EXERCISE BRIEF — The stretch wanted below opens at the line containing "使用 t-SNE 算法降维图顶点嵌入矩阵，由" and closes at the line containing "Preprocessing the data using PCA...". Please return it exactly, with no other lines.

*** Opening of WORKING DATA ***

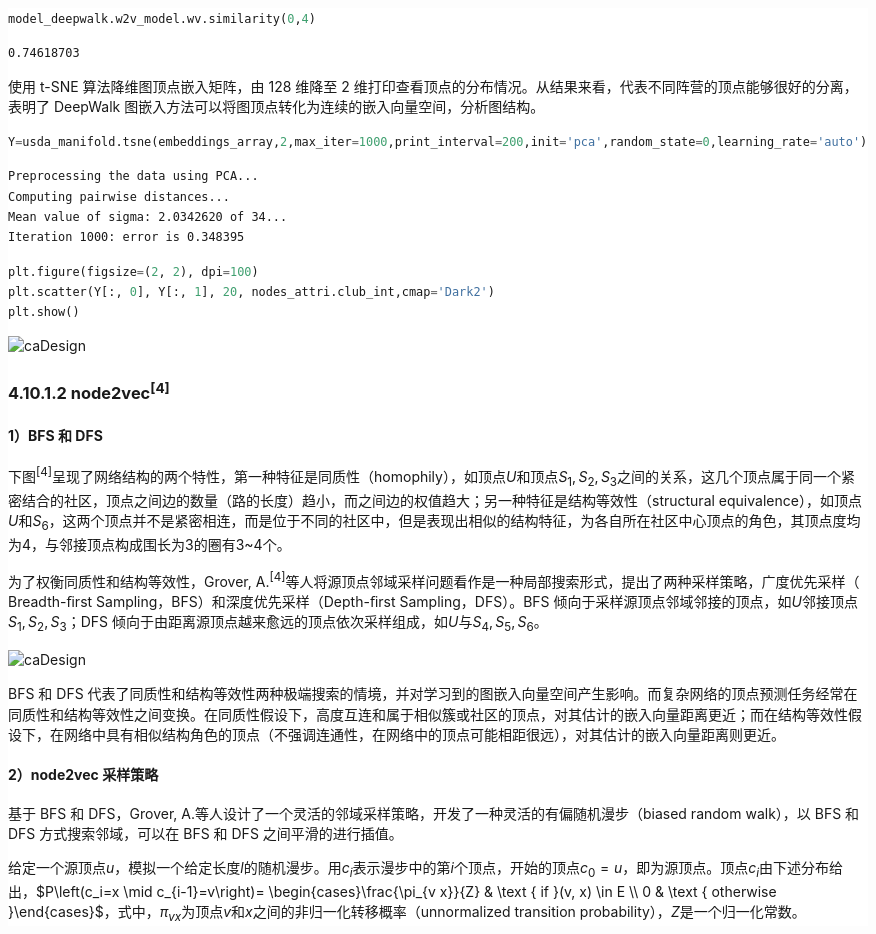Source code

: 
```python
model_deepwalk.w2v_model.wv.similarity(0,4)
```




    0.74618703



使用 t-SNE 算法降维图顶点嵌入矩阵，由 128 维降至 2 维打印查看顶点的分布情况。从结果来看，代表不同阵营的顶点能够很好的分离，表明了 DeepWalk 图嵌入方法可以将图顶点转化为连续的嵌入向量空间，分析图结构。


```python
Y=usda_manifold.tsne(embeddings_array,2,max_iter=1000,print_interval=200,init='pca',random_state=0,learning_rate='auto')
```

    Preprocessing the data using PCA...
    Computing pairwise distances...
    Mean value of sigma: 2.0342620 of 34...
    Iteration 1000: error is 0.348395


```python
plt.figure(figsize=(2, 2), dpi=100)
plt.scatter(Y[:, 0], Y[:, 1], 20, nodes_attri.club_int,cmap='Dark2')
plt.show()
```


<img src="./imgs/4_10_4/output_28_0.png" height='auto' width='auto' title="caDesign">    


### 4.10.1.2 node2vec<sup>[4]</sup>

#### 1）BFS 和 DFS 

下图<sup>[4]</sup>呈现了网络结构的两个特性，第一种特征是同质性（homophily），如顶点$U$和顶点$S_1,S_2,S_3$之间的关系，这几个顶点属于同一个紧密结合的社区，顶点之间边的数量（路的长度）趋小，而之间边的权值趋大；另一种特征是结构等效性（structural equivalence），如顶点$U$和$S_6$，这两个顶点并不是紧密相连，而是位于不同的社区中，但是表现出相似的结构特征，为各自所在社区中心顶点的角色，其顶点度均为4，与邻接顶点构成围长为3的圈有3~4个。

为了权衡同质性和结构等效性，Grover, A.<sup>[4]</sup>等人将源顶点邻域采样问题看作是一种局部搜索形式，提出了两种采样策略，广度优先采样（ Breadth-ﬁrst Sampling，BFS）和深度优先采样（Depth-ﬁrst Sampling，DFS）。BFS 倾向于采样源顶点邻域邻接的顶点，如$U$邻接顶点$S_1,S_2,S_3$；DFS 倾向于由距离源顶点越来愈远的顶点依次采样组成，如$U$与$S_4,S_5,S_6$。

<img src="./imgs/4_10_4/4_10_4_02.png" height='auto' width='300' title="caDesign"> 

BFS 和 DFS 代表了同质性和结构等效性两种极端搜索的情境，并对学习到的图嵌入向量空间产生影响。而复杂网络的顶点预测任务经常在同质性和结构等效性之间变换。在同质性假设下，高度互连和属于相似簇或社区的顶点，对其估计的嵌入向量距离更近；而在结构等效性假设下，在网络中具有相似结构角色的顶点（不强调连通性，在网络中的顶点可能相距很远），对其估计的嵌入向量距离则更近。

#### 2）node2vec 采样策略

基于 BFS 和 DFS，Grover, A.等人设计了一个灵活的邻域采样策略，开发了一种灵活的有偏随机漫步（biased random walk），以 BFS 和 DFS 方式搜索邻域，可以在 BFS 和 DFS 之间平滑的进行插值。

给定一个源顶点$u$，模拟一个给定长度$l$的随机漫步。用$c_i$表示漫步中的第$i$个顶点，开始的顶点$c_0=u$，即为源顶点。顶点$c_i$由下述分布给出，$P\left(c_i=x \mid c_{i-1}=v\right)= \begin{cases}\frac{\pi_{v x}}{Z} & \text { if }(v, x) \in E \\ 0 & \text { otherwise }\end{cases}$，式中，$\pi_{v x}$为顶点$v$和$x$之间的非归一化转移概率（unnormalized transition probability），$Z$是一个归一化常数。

*** Close of WORKING DATA ***

ANSWER SPACE —
使用 t-SNE 算法降维图顶点嵌入矩阵，由 128 维降至 2 维打印查看顶点的分布情况。从结果来看，代表不同阵营的顶点能够很好的分离，表明了 DeepWalk 图嵌入方法可以将图顶点转化为连续的嵌入向量空间，分析图结构。


```python
Y=usda_manifold.tsne(embeddings_array,2,max_iter=1000,print_interval=200,init='pca',random_state=0,learning_rate='auto')
```

    Preprocessing the data using PCA...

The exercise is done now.